Gorilla Zoe: Yeah, yep.
DX: What inspired all that? To make a record like Lost which is completely dark and sounds like nothing youve done before?
Gorilla Zoe: It's about music, man. It's not about making a certain type of... it's not putting a puzzle together or piecing together something [predictable]. It's not about a hit that's supposed to be 100 [BPM] or it's supposed to be 75-80 beats per minute or it's gotta have a certain analog [synth] sound to it. It's not about that. It's about making some music. A hit is a hit. I just felt like I wanted to prove to everybody that the world just ain't one way. But then I also wanted to do what I've learned. And what I've learned in going out all over the country, different places in the world, is that people just like good music.
DX: Have you been listening to a lot of music from outside the Hip Hop world?
Gorilla Zoe: Yeah I do listen to a lot of different stuff. Right now I'm rocking that Coldplay. I'm stuck on it.
DX: Are you worried about losing fans who discovered you through "Hood Figga" or Boyz N The Hood?
Gorilla Zoe: No, because I'm a king at making that shit. I make that shit with my eyes closed.
DX: So in a sense it almost seems like you got bored with that and wanted to challenge yourself?
Gorilla Zoe: Yeah in a way, that too. I want to be in every club in the country. Every major club, every hole in the wall. [I just finished] my first major tour with [Lil] Wayne [click to read], so...
DX: It seems like a lot a of artists are branching out in new directions, you mention Wayne. What do you think sparked that trend?
Gorilla Zoe: It was just natural. Evolution.
DX: How did the label respond to you evolving like this?
Gorilla Zoe: Of course it's gonna create some type of unsureness [sic], but once they'd seen the response...
DX: Are people in that camp pushing for this departure?
Gorilla Zoe: The whole label is now, it's a new lane. New money, anything that can open up a new lane... it's new product.

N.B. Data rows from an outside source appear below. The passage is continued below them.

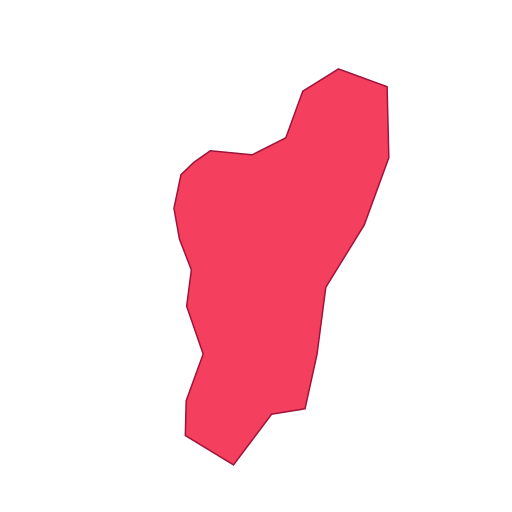 map outline of Eger (orthographic projection), rotated 200°
{"feature_id": "HUN-4920", "entity_name": "Eger", "entity_type": "Urban county", "adm_level": 1, "iso_a3": "HUN", "parent_name": "Hungary", "parent_adm1": "", "projection": "orthographic", "projection_center": [20.383, 47.928], "detail": "fine", "context": "isolated", "style": "filled", "palette": "rose", "viewbox_px": 512, "rotation_deg": 200, "n_neighbors": 0, "source": "natural_earth", "source_scale": "10m", "svg_char_len": 444}
<svg xmlns="http://www.w3.org/2000/svg" viewBox="0 0 512 512"><g transform="rotate(200 256 256)"><path d="M304.0,185.1L312.0,220.9L333.7,245.7L349.4,272.7L354.3,306.8L346.3,323.0L334.9,339.3L294.3,349.7L268.4,377.3L268.4,426.9L242.5,460.0L190.7,459.9L164.8,393.8L164.9,322.1L179.7,250.5L165.0,184.3L157.7,129.2L187.2,112.7L205.7,52.0L261.0,63.1L272.1,96.1L272.1,145.8L304.0,185.1Z" fill="#f43f5e" stroke="#9f1239" stroke-width="1.5"/></g></svg>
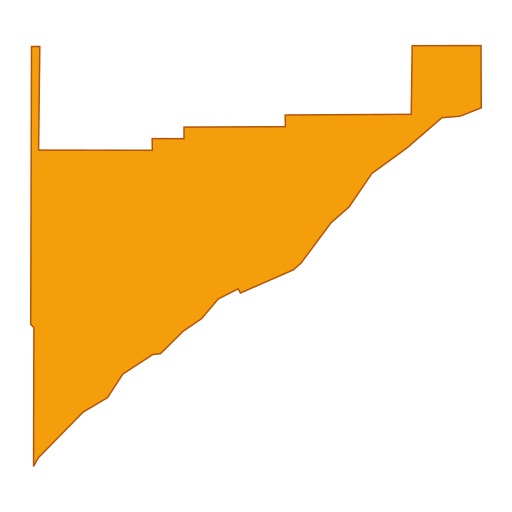 Merrick, Nebraska, United States of America
{"feature_id": "52423323B25038053629018", "entity_name": "Merrick", "entity_type": "district", "adm_level": 2, "iso_a3": "USA", "parent_name": "United States of America", "parent_adm1": "Nebraska", "projection": "robinson", "projection_center": [-97.996, 41.132], "detail": "fine", "context": "isolated", "style": "filled", "palette": "amber", "viewbox_px": 512, "rotation_deg": 0, "n_neighbors": 0, "source": "geoboundaries", "source_scale": "gbopen_adm2", "svg_char_len": 596}
<svg xmlns="http://www.w3.org/2000/svg" viewBox="0 0 512 512"><path d="M331.0,222.8L349.1,206.9L371.7,173.6L407.1,147.8L441.9,117.7L459.9,116.2L481.3,107.8L481.2,95.1L481.0,45.6L412.2,45.7L411.2,114.3L285.2,115.0L285.4,126.7L184.0,127.1L184.0,138.7L152.2,138.6L152.3,150.3L38.6,150.1L39.8,46.5L31.5,46.5L30.7,324.4L33.9,327.6L33.7,405.6L33.6,428.7L33.6,462.5L33.5,466.4L38.4,457.7L83.1,412.1L107.5,397.6L122.9,374.0L152.8,354.5L160.4,353.7L183.2,331.2L201.5,318.7L218.2,299.0L238.1,288.8L240.4,293.0L293.4,269.8L301.1,263.0L331.0,222.8Z" fill="#f59e0b" stroke="#b45309" stroke-width="1.5"/></svg>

DX: What else can we expect from the album?
Gorilla Zoe: "What It Is" is the second single with Rick Ross [click to read] on it. I got some banging street music on there I can't not do that. I love making it, it's the quality of it, the sound is just harder. The beats are harder, the thump is harder, the claps are harder, everything just sounds better. And my subject [matter] has stepped up, I've stepped it up 100%.

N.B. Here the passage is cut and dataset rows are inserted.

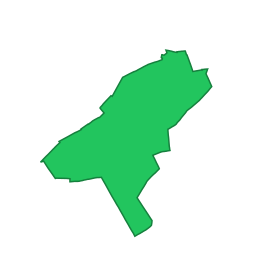 the district of Visina, Dâmbovita, Romania, rotated 26°
{"feature_id": "2599482B19033854569240", "entity_name": "Visina", "entity_type": "district", "adm_level": 2, "iso_a3": "ROU", "parent_name": "Romania", "parent_adm1": "Dâmbovita", "projection": "orthographic", "projection_center": [25.353, 44.574], "detail": "fine", "context": "isolated", "style": "filled", "palette": "green", "viewbox_px": 256, "rotation_deg": 26, "n_neighbors": 0, "source": "geoboundaries", "source_scale": "gbopen_adm2", "svg_char_len": 4678}
<svg xmlns="http://www.w3.org/2000/svg" viewBox="0 0 256 256"><g transform="rotate(26 128 128)"><path d="M188.5,212.2L189.4,210.5L190.9,207.5L191.3,206.6L191.7,205.1L191.0,202.8L190.2,200.7L187.8,199.3L183.0,196.4L175.5,192.0L166.7,186.7L167.3,180.1L167.4,179.0L167.5,177.5L167.8,175.0L168.0,173.3L168.0,173.2L168.1,171.9L168.2,170.8L168.3,169.8L168.3,168.1L168.4,167.4L168.5,167.1L168.6,166.5L168.8,166.0L169.0,165.2L169.1,164.9L169.2,164.6L169.3,164.4L169.5,163.6L169.6,163.4L169.7,163.1L169.7,162.9L170.1,161.7L171.0,159.2L171.4,158.3L171.7,157.4L172.0,156.9L172.3,156.1L172.5,155.4L172.7,155.0L173.0,154.0L173.1,153.5L173.4,152.8L173.8,151.6L174.0,151.0L174.0,150.9L173.1,150.1L171.6,148.9L171.1,148.5L169.5,147.3L169.2,147.1L168.8,146.8L167.1,145.4L166.7,145.1L166.2,144.7L165.5,144.1L163.7,142.8L163.0,142.2L162.6,141.8L162.3,141.6L167.9,135.4L168.1,135.3L168.2,135.0L169.0,134.4L170.4,133.4L170.6,133.4L171.4,132.8L172.5,132.1L173.9,131.0L175.1,130.2L175.6,129.8L175.0,129.1L173.7,127.1L173.4,126.8L172.9,126.0L170.6,122.1L169.9,120.9L168.9,119.2L167.1,116.4L165.3,113.3L164.4,111.7L164.7,111.2L164.9,111.1L165.1,110.7L165.3,110.4L165.9,109.5L166.1,109.2L166.5,108.6L166.6,108.3L167.1,107.6L167.2,107.4L167.4,107.2L168.4,105.7L168.5,105.6L168.8,105.0L169.1,104.6L169.6,103.5L169.6,103.3L169.8,102.6L169.8,101.8L170.0,101.1L170.2,100.6L170.6,99.5L170.7,98.9L171.0,98.2L171.5,95.2L173.1,88.7L173.2,87.6L173.3,86.9L173.4,86.6L174.1,85.1L175.3,82.8L175.5,82.4L176.2,80.9L177.2,78.5L177.8,77.2L179.1,74.1L179.7,72.7L179.9,72.3L180.0,72.1L180.6,69.9L181.0,68.8L181.5,67.1L182.2,64.7L183.6,60.3L183.8,59.5L183.9,59.1L184.1,58.2L184.4,56.7L184.7,55.5L185.1,54.1L184.2,53.3L183.6,52.8L182.2,51.6L181.3,50.9L180.7,50.3L180.1,49.8L179.1,49.0L178.2,48.2L175.9,46.4L174.3,45.0L173.9,41.5L173.7,40.3L173.7,40.1L172.1,41.0L171.9,41.1L171.1,41.6L170.8,41.8L169.8,42.5L169.7,42.5L169.2,42.8L168.8,43.0L169.0,43.5L168.9,43.5L168.4,43.8L167.9,44.1L166.9,44.9L163.4,47.4L161.5,48.8L159.9,47.1L157.9,45.1L155.5,42.7L154.8,42.1L152.9,40.2L148.9,36.4L148.4,36.5L146.5,34.5L145.7,33.7L145.1,34.0L143.2,35.2L142.7,35.4L141.9,36.0L141.2,36.4L140.4,36.9L139.7,37.3L139.4,37.6L138.8,37.9L138.5,38.0L138.5,38.3L138.8,38.6L138.6,38.7L138.1,38.9L135.3,39.6L133.4,39.9L132.3,40.2L131.4,40.4L129.9,40.8L128.0,41.4L128.7,42.0L128.8,42.2L129.7,43.0L130.0,43.3L130.0,43.7L129.5,44.8L129.2,45.2L129.1,45.6L128.9,45.9L128.7,46.5L128.3,46.8L126.4,47.2L126.3,47.3L127.0,50.1L127.4,50.4L128.3,50.2L128.7,51.6L125.6,55.0L124.5,56.0L123.7,56.7L123.5,56.8L120.0,60.3L119.9,60.4L118.1,62.2L117.9,62.6L115.2,66.1L113.9,68.0L111.2,71.7L111.2,71.8L110.8,72.4L110.1,73.3L109.9,73.5L109.3,74.2L108.8,74.6L108.5,75.0L108.2,75.3L108.0,75.5L107.9,75.8L107.5,76.2L106.9,77.0L106.4,77.6L105.5,78.8L105.1,79.3L104.7,79.9L104.3,80.4L103.2,81.9L103.0,82.2L102.9,82.3L102.2,83.3L101.8,83.8L101.4,84.3L101.0,84.8L99.9,106.5L98.6,106.4L96.3,113.6L95.2,117.2L94.9,118.9L94.0,121.8L94.3,122.5L99.9,125.0L97.8,131.1L97.4,131.2L96.8,131.8L96.0,133.0L94.6,134.9L93.4,136.7L93.1,137.2L92.7,138.1L92.3,139.1L91.8,140.0L91.4,140.7L91.0,141.9L90.5,141.8L90.4,141.9L89.9,142.9L89.3,143.9L88.2,145.9L87.3,147.5L86.2,149.6L86.7,149.9L85.6,151.6L85.0,152.3L83.3,154.6L83.2,154.5L82.3,155.6L78.0,161.8L75.2,165.7L71.9,170.3L73.2,171.0L73.0,171.4L72.9,171.7L72.4,173.0L72.0,174.1L71.6,175.1L71.0,176.9L70.9,177.0L70.9,177.3L70.6,178.0L70.5,178.5L70.3,179.1L70.2,179.3L70.2,179.5L69.9,180.0L69.8,180.5L69.4,181.7L69.4,181.8L68.5,184.5L68.4,184.9L67.6,187.3L66.8,189.4L65.8,192.5L65.6,193.1L65.4,193.7L65.4,193.9L65.1,194.7L65.0,195.1L64.5,196.5L64.3,197.0L66.4,195.2L66.8,194.8L67.9,195.5L70.3,197.0L74.1,199.3L80.0,202.5L83.5,204.5L84.8,205.2L85.2,204.8L85.6,204.5L95.2,200.1L95.3,200.1L98.1,199.0L98.9,200.8L99.4,201.8L99.6,201.7L102.4,200.0L103.5,199.3L105.2,198.5L106.4,197.9L107.4,197.3L108.2,196.6L109.4,195.7L110.0,195.3L110.1,195.2L111.5,193.9L112.5,193.2L114.6,191.5L115.0,191.4L115.9,190.7L116.2,190.5L119.3,188.0L120.6,187.0L121.0,186.8L121.0,186.6L122.5,185.8L123.0,185.6L123.3,185.4L123.7,185.2L124.8,184.6L125.7,184.0L129.9,186.9L132.0,188.3L137.1,191.9L137.5,192.2L143.8,196.6L145.5,197.7L146.1,198.1L148.2,199.5L151.4,201.7L153.2,202.8L154.3,203.5L155.7,204.5L157.1,205.5L159.9,207.4L163.8,210.1L165.3,211.2L166.0,211.7L166.8,212.2L168.6,213.4L171.0,215.0L172.8,216.3L174.9,217.7L175.9,218.4L179.0,220.3L181.6,222.3L181.8,222.0L182.1,221.5L182.4,221.1L182.9,220.3L183.3,219.7L183.6,219.2L184.1,218.6L184.3,218.3L184.6,218.0L184.8,217.7L185.2,217.1L185.5,216.6L185.8,216.1L186.2,215.6L186.5,215.1L186.7,214.7L187.2,214.0L187.5,213.5L188.0,212.8L188.5,212.1L188.5,212.2Z" fill="#22c55e" stroke="#15803d" stroke-width="1.5"/></g></svg>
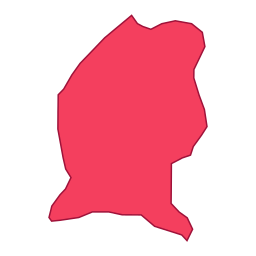 Samchon, Hwanghae-namdo, North Korea (Mercator projection)
{"feature_id": "82179303B40793124111890", "entity_name": "Samchon", "entity_type": "district", "adm_level": 2, "iso_a3": "PRK", "parent_name": "North Korea", "parent_adm1": "Hwanghae-namdo", "projection": "mercator", "projection_center": [125.273, 38.339], "detail": "fine", "context": "isolated", "style": "filled", "palette": "rose", "viewbox_px": 256, "rotation_deg": 0, "n_neighbors": 0, "source": "geoboundaries", "source_scale": "gbopen_adm2", "svg_char_len": 762}
<svg xmlns="http://www.w3.org/2000/svg" viewBox="0 0 256 256"><path d="M131.6,15.4L104.7,37.8L91.1,52.0L80.1,63.4L71.9,74.9L63.7,89.1L58.2,94.8L58.1,106.2L58.0,111.9L58.0,114.8L57.9,129.1L60.5,143.3L63.1,157.6L65.7,169.0L71.0,177.6L65.5,189.0L60.1,194.7L51.8,206.1L51.0,209.5L49.0,217.5L51.6,221.1L59.8,220.3L78.8,217.5L92.4,211.9L108.7,211.9L122.2,214.8L141.2,214.9L154.6,226.3L181.7,234.9L187.0,240.6L192.6,229.2L187.2,217.8L179.2,212.1L171.1,203.5L171.2,192.1L171.3,177.9L171.4,163.6L182.3,157.9L190.5,155.1L193.3,146.5L201.5,135.2L207.0,126.6L204.4,109.5L199.1,95.2L193.8,78.0L193.9,69.5L199.4,58.1L204.9,46.6L202.3,32.3L191.6,23.7L175.3,20.8L161.8,23.7L150.9,29.3L142.8,26.5L137.4,23.6L131.6,15.4Z" fill="#f43f5e" stroke="#9f1239" stroke-width="1.5"/></svg>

DX: What are some of the things you're talking about on there?
Gorilla Zoe: I really wanted to reach into shit you say every day and just bring it to life. I got songs like "Shit On 'Em" and "Helluvalife" with Gucci [Mane] [click to read] and OJ [Da Juiceman].
DX: Who are you working with as far as producers? I know Drumma Boy's done the first few tracks.

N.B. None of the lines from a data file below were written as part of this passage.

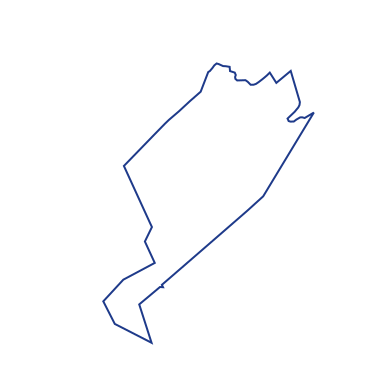 Lajes, Rio Grande do Norte, Brazil, rotated 207°
{"feature_id": "56859067B6017308644468", "entity_name": "Lajes", "entity_type": "district", "adm_level": 2, "iso_a3": "BRA", "parent_name": "Brazil", "parent_adm1": "Rio Grande do Norte", "projection": "albers", "projection_center": [-36.184, -5.667], "detail": "fine", "context": "isolated", "style": "outline", "palette": "blue", "viewbox_px": 384, "rotation_deg": 207, "n_neighbors": 0, "source": "geoboundaries", "source_scale": "gbopen_adm2", "svg_char_len": 997}
<svg xmlns="http://www.w3.org/2000/svg" viewBox="0 0 384 384"><g transform="rotate(207 192 192)"><path d="M126.6,220.5L119.5,318.1L125.2,309.1L127.6,308.6L129.5,307.6L131.9,303.9L133.3,301.0L136.3,299.4L138.1,299.1L140.2,300.8L138.3,306.2L136.9,310.2L136.3,313.0L135.7,315.5L135.7,318.3L136.7,321.1L159.0,344.7L166.4,327.5L176.9,333.7L178.2,329.8L179.4,326.9L180.5,324.4L182.5,320.2L184.1,317.3L185.9,315.5L188.5,314.2L192.4,315.5L195.1,315.9L202.4,311.9L204.7,312.5L205.8,314.0L206.1,316.1L208.1,317.8L213.0,317.0L215.3,320.6L219.0,319.4L221.5,318.3L226.3,318.1L228.4,317.7L229.6,315.0L230.1,311.7L231.0,307.9L232.0,306.2L229.8,285.3L235.0,272.3L240.3,257.9L245.3,245.8L247.1,240.6L251.9,225.2L264.5,184.3L231.7,158.3L215.3,145.3L211.8,142.6L211.5,126.5L193.0,111.9L213.4,82.7L221.4,54.3L215.2,49.8L200.9,39.4L159.6,39.3L188.0,67.9L177.4,92.8L174.6,94.0L176.7,95.6L174.3,101.5L163.9,127.1L155.3,148.3L134.2,200.5L130.4,210.5L126.6,220.5Z" fill="none" stroke="#1e3a8a" stroke-width="2"/></g></svg>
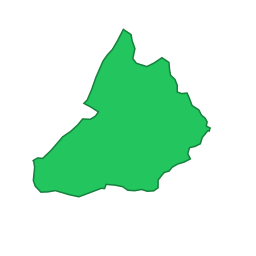 Nässjö, Jönköping, Sweden, rotated 201°
{"feature_id": "70781695B63607124803210", "entity_name": "Nässjö", "entity_type": "district", "adm_level": 2, "iso_a3": "SWE", "parent_name": "Sweden", "parent_adm1": "Jönköping", "projection": "mercator", "projection_center": [14.674, 57.636], "detail": "fine", "context": "isolated", "style": "filled", "palette": "green", "viewbox_px": 256, "rotation_deg": 201, "n_neighbors": 0, "source": "geoboundaries", "source_scale": "gbopen_adm2", "svg_char_len": 1140}
<svg xmlns="http://www.w3.org/2000/svg" viewBox="0 0 256 256"><g transform="rotate(201 128 128)"><path d="M178.0,135.2L169.9,134.2L161.4,132.4L162.6,127.5L166.3,122.6L173.6,120.2L176.0,112.9L180.3,104.3L185.8,96.4L188.8,87.9L191.9,79.3L196.8,69.0L201.6,67.7L204.9,63.6L203.8,62.6L201.1,57.9L199.5,52.1L197.6,45.1L193.7,40.4L186.3,36.9L180.0,39.6L173.4,43.5L158.6,44.7L149.2,46.2L139.1,55.2L131.2,62.2L128.2,63.0L128.2,67.5L119.7,70.0L111.9,71.3L105.9,69.8L99.4,71.8L93.2,75.5L87.5,75.8L81.5,78.5L78.5,83.0L81.2,90.2L79.2,97.0L78.0,99.7L74.2,102.5L72.7,107.2L68.7,112.2L63.7,116.0L58.7,121.5L63.0,125.4L63.5,131.7L59.0,134.7L54.8,139.2L55.3,145.7L52.5,154.2L51.1,154.2L51.3,157.4L55.6,157.8L56.3,162.1L59.5,164.8L64.1,166.4L68.4,170.3L76.2,171.9L81.7,178.1L85.4,181.8L90.3,179.3L95.0,179.3L97.3,185.5L101.6,190.2L107.1,192.5L109.8,196.8L113.3,203.9L121.5,205.8L127.0,198.0L132.4,192.1L143.3,191.4L148.4,194.5L150.0,204.6L155.4,210.9L158.6,216.3L167.5,218.3L167.6,219.1L169.1,205.4L170.7,195.7L173.4,189.0L175.3,181.6L175.7,172.6L176.1,164.1L175.7,150.8L176.1,139.5L178.0,135.2Z" fill="#22c55e" stroke="#15803d" stroke-width="1.5"/></g></svg>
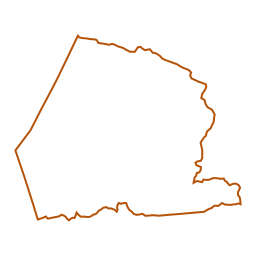 Barro, Ceará, Brazil
{"feature_id": "56859067B69548867722169", "entity_name": "Barro", "entity_type": "district", "adm_level": 2, "iso_a3": "BRA", "parent_name": "Brazil", "parent_adm1": "Ceará", "projection": "albers", "projection_center": [-38.751, -7.111], "detail": "fine", "context": "isolated", "style": "outline", "palette": "amber", "viewbox_px": 256, "rotation_deg": 0, "n_neighbors": 0, "source": "geoboundaries", "source_scale": "gbopen_adm2", "svg_char_len": 2093}
<svg xmlns="http://www.w3.org/2000/svg" viewBox="0 0 256 256"><path d="M41.6,108.5L30.5,130.3L15.4,150.4L24.1,176.0L33.1,204.2L35.3,211.4L37.8,219.5L42.2,218.1L45.8,216.5L47.7,218.6L58.5,216.5L61.7,214.8L63.9,215.6L65.8,216.9L67.3,219.0L69.1,220.3L70.5,218.9L72.4,217.8L74.6,217.9L75.8,215.0L76.6,212.6L78.6,214.9L80.7,216.7L84.6,216.6L87.1,217.0L89.4,216.9L91.3,216.1L93.2,214.7L95.6,214.1L97.2,212.8L98.5,210.9L100.9,209.6L103.0,207.9L106.2,207.1L108.5,208.4L111.5,208.5L114.9,209.9L116.7,211.7L117.6,209.8L117.1,207.6L117.4,205.2L118.8,203.0L121.6,203.8L123.4,203.0L126.2,203.1L127.6,207.2L129.6,210.2L131.7,211.6L133.7,213.9L136.8,214.9L140.2,214.3L142.6,213.9L145.4,215.8L148.4,215.6L152.5,215.2L158.8,215.7L172.6,214.5L180.4,213.9L204.0,211.8L208.4,209.2L211.6,208.0L214.3,205.7L218.2,205.9L220.4,204.4L222.0,203.0L224.8,204.5L230.0,204.9L233.0,204.5L235.8,204.2L238.4,203.5L240.6,204.2L240.2,199.8L239.7,197.3L238.0,194.9L238.0,192.2L240.1,187.7L238.6,185.1L236.0,183.6L233.1,183.8L229.5,185.3L226.8,182.0L224.8,180.6L223.8,178.6L220.3,178.8L216.1,178.1L213.0,178.1L209.3,179.7L206.9,179.9L203.5,179.6L202.0,182.2L197.0,181.0L193.6,182.8L194.5,178.0L196.2,175.5L196.8,173.0L199.2,172.4L200.8,169.9L200.8,166.9L196.4,165.2L195.5,162.6L197.2,161.5L200.8,160.8L202.2,158.2L202.3,150.8L201.7,147.6L200.6,142.6L203.8,137.7L205.9,135.7L206.9,131.6L210.7,128.2L212.0,125.2L213.6,122.2L214.1,117.7L214.7,114.6L212.0,109.7L207.4,107.1L205.7,104.3L204.5,100.0L201.3,98.1L202.2,93.9L205.3,89.4L206.3,86.6L205.8,84.3L203.2,83.3L200.8,82.4L198.6,81.7L191.5,78.4L190.1,75.5L191.1,72.5L188.6,69.9L183.6,68.0L181.1,66.8L176.6,64.0L174.0,63.2L164.1,59.5L162.2,58.5L160.0,56.0L157.1,53.9L154.7,53.0L152.6,52.6L149.8,49.2L145.2,50.2L142.5,48.7L140.5,46.9L137.9,47.2L136.6,49.2L134.8,51.8L131.9,51.8L129.5,51.6L126.4,49.9L123.2,48.0L121.1,47.3L117.7,46.3L114.6,44.6L112.0,43.9L109.5,44.7L107.5,44.5L104.5,43.8L98.4,43.0L96.8,40.1L94.8,39.4L90.4,39.1L87.2,38.5L82.4,38.1L79.3,37.4L77.9,35.7L72.2,47.6L68.0,56.5L58.8,75.5L56.5,80.2L48.9,94.8L41.6,108.5Z" fill="none" stroke="#b45309" stroke-width="2"/></svg>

Gorilla Zoe: Zaytoven. I produced some songs, [I did] one of the hardest songs on there called "Hood Clap."
DX: Have you been producing for a while?
Gorilla Zoe: For like three years now.
DX: So what's the music scene like in Atlanta right now?
Gorilla Zoe: Um... it's... changing. It's growing, it's evolving.
DX: In a good way?
Gorilla Zoe: I think in a good way. Everything changes. Change is always good.
DX: Are there any artists out right now you're checking for?
Gorilla Zoe: Just Wayne and Gucci right now. I can't wait for Gucci to get out. And I'm actually working with Wayne on his new album, it's crazy.
DX: Tell me a little about this listening party at the Atlanta Zoo.
Gorilla Zoe: That shit was wild, man. We did it on the gorilla deck. I let everybody listen to the album, open bar. We had a party in the zoo!
DX: How did the gorillas like the album?
Gorilla Zoe: Uh... they didn't know what the hell was going on.
DX: What inspires that how do you even arrange something like that?
Gorilla Zoe: My publicist did it. It was unique, we gonna try to do it in other cities.
DX: You could do a zoo tour.
Gorilla Zoe: Yeah that'd be crazy!
DX: Is there anything else you want to add?
Gorilla Zoe: I appreciate everybody keeping an open mind and supporting what's going on with music that means [a lot]. People fuck with me and that means a lot to me. That gives me a reason to keep making music.